Segment Start: Data listing
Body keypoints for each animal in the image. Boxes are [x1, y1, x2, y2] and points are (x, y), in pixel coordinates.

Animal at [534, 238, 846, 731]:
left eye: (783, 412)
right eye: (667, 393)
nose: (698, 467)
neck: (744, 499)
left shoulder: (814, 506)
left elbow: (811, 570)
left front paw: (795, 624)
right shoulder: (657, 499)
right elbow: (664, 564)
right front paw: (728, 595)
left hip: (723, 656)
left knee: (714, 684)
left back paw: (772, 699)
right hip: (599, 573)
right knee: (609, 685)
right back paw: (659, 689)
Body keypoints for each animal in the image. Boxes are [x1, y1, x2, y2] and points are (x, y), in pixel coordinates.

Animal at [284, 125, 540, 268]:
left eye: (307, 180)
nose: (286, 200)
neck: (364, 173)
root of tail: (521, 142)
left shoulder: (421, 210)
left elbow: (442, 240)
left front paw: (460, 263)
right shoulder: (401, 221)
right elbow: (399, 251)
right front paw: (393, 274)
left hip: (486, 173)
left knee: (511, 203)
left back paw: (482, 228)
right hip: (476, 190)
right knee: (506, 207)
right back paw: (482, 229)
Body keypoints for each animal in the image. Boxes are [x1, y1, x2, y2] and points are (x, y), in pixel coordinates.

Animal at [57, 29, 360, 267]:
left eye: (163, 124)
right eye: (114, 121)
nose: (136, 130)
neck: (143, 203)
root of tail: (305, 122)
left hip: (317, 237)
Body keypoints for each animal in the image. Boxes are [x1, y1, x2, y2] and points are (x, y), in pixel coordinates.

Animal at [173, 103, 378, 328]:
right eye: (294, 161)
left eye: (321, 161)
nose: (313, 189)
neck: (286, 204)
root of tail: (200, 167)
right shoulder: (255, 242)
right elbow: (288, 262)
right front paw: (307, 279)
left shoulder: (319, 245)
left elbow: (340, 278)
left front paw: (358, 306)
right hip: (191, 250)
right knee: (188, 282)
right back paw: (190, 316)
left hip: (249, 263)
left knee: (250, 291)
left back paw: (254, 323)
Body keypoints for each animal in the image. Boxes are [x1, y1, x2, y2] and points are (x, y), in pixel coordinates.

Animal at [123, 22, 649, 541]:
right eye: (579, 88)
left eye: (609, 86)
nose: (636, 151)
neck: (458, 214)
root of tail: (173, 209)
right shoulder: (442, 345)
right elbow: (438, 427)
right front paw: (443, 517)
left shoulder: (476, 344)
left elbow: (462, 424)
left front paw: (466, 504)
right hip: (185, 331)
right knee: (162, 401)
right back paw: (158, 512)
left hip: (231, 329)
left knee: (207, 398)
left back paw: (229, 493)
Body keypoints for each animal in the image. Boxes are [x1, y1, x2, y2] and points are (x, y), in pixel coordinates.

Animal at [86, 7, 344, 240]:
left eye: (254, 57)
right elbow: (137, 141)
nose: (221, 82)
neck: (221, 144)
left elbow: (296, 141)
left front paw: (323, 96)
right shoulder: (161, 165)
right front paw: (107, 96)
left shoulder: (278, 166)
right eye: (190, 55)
Segment End: Data listing
• **Your instructions**
Could you set down, exactly as written, the lines above between the one holding "left hip: (486, 173)" and the one holding "nose: (136, 130)", inclusive, and nothing more?

• **Task output**
left hip: (486, 173)
left knee: (511, 203)
left back paw: (482, 228)
right hip: (476, 190)
right knee: (506, 207)
right back paw: (482, 229)
Body keypoints for each animal in the image. Boxes are [x1, y1, x2, y2] and points are (x, y), in pixel coordinates.

Animal at [57, 29, 360, 267]:
left eye: (163, 124)
right eye: (114, 121)
nose: (136, 130)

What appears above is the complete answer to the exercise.